## Exercise prompt:
Your task is to return the data below, word for word.

Data extracted from a collection

= = = = =

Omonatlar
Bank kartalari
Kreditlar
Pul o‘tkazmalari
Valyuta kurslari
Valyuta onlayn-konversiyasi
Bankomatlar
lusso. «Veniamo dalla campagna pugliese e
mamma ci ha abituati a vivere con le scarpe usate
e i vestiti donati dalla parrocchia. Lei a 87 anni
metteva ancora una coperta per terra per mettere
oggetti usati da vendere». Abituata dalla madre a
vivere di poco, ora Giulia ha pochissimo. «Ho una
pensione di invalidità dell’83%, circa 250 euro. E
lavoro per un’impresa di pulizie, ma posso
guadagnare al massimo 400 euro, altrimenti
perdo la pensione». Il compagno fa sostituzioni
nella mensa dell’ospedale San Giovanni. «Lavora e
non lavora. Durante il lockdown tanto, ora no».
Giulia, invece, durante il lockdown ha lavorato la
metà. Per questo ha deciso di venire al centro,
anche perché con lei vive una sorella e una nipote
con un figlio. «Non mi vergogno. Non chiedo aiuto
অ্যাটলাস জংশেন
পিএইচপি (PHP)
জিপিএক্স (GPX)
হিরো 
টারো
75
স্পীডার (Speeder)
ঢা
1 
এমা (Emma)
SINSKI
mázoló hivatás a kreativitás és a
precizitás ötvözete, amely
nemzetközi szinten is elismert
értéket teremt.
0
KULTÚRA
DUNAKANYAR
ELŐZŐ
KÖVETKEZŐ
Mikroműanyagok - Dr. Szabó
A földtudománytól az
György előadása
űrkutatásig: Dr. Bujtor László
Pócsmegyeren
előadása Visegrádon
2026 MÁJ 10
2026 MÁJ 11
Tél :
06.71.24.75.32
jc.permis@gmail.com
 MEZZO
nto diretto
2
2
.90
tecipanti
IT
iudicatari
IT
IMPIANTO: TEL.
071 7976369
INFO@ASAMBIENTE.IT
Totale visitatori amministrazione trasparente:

= = = = =

## Exercise answer:
Omonatlar
Bank kartalari
Kreditlar
Pul o‘tkazmalari
Valyuta kurslari
Valyuta onlayn-konversiyasi
Bankomatlar
lusso. «Veniamo dalla campagna pugliese e
mamma ci ha abituati a vivere con le scarpe usate
e i vestiti donati dalla parrocchia. Lei a 87 anni
metteva ancora una coperta per terra per mettere
oggetti usati da vendere». Abituata dalla madre a
vivere di poco, ora Giulia ha pochissimo. «Ho una
pensione di invalidità dell’83%, circa 250 euro. E
lavoro per un’impresa di pulizie, ma posso
guadagnare al massimo 400 euro, altrimenti
perdo la pensione». Il compagno fa sostituzioni
nella mensa dell’ospedale San Giovanni. «Lavora e
non lavora. Durante il lockdown tanto, ora no».
Giulia, invece, durante il lockdown ha lavorato la
metà. Per questo ha deciso di venire al centro,
anche perché con lei vive una sorella e una nipote
con un figlio. «Non mi vergogno. Non chiedo aiuto
অ্যাটলাস জংশেন
পিএইচপি (PHP)
জিপিএক্স (GPX)
হিরো 
টারো
75
স্পীডার (Speeder)
ঢা
1 
এমা (Emma)
SINSKI
mázoló hivatás a kreativitás és a
precizitás ötvözete, amely
nemzetközi szinten is elismert
értéket teremt.
0
KULTÚRA
DUNAKANYAR
ELŐZŐ
KÖVETKEZŐ
Mikroműanyagok - Dr. Szabó
A földtudománytól az
György előadása
űrkutatásig: Dr. Bujtor László
Pócsmegyeren
előadása Visegrádon
2026 MÁJ 10
2026 MÁJ 11
Tél :
06.71.24.75.32
jc.permis@gmail.com
 MEZZO
nto diretto
2
2
.90
tecipanti
IT
iudicatari
IT
IMPIANTO: TEL.
071 7976369
INFO@ASAMBIENTE.IT
Totale visitatori amministrazione trasparente:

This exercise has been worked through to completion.